My second example, I hate to say, is probably a SPOILER, so with that out of the way, here goes: late in the film, Anju commits suicide to ensure Zushiô's save escape from Sanshô's clutches. That scene is in almost all ways different from the abduction: there are not multiple points-of-view on a single moment, nor are there quick cuts. Instead, there is an exceptionally long shot of Anju walking into a lake, a short shot of a fellow slave and friend cringing in fear and sorrow, and another long shot, from the sane perspective as the first, of ripples spreading from where Anju went under. Other than the famous (sort of) final shot, this is probably the most effective single moment in Sanshô the Bailiff, given the way that it's slow pace builds the tragedy of the moment like a slow boil. But even here, the mood is not immediate, but contemplative: the final shot of the three lacks any sort of editorial content, and is instead so peaceful, so minimalist, and so abstractly beautiful, we can almost forget its narrative meaning. Instead, we "meditate" on the content, as it were.

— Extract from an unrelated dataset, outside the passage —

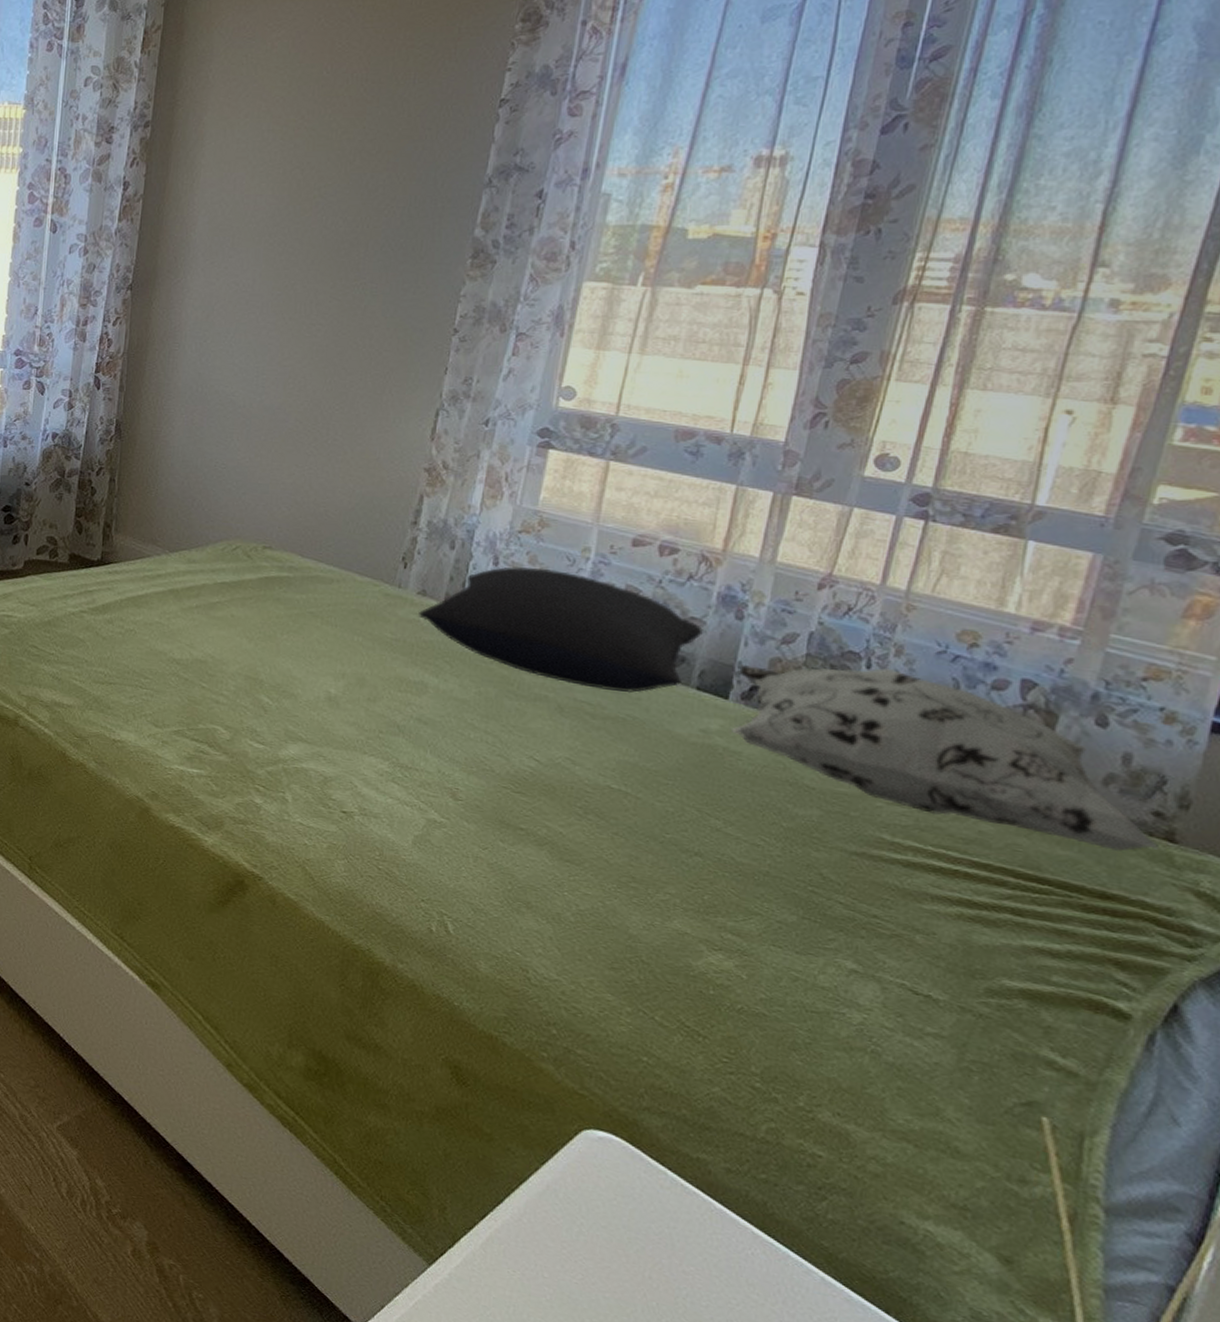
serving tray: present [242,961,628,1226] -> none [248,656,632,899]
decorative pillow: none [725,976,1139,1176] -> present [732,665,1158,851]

I'd like to end with a more general observation: in all of Mizoguchi's compositions, we are perhaps most aware of depth. Like Ozu, his films are very planar; unlike Ozu, there is a great deal of action along the Z-axis, and this is what keeps his style from being "shadowboxey," like his contemporary. The perverse effect of this difference is that Ozu's deliberate artifice becomes almost instantly unremarkable, while Mizoguchi's film is constantly full of...I hate to call them surprises, but every time there is a significant movement towards or away from the camera, we are forced to confront that movement, rather than accepting it. I guess this is what I mean when I say that his work is too obviously "constructed" to function intuitively: every composition is so precise that the movements of the frame and within the frame are given exceptional weight, and we are invited to contemplate the meaning of each slight alteration in the mise en scène. This ever-so-Japanese emphasis on the tiniest shades of difference between things makes the film extremely difficult to unpack, but it also makes the film almost infinitely rewatchable. Whatever it lacks in emotional immediacy, Sanshô the Bailiff makes up for in sheer visual poetry.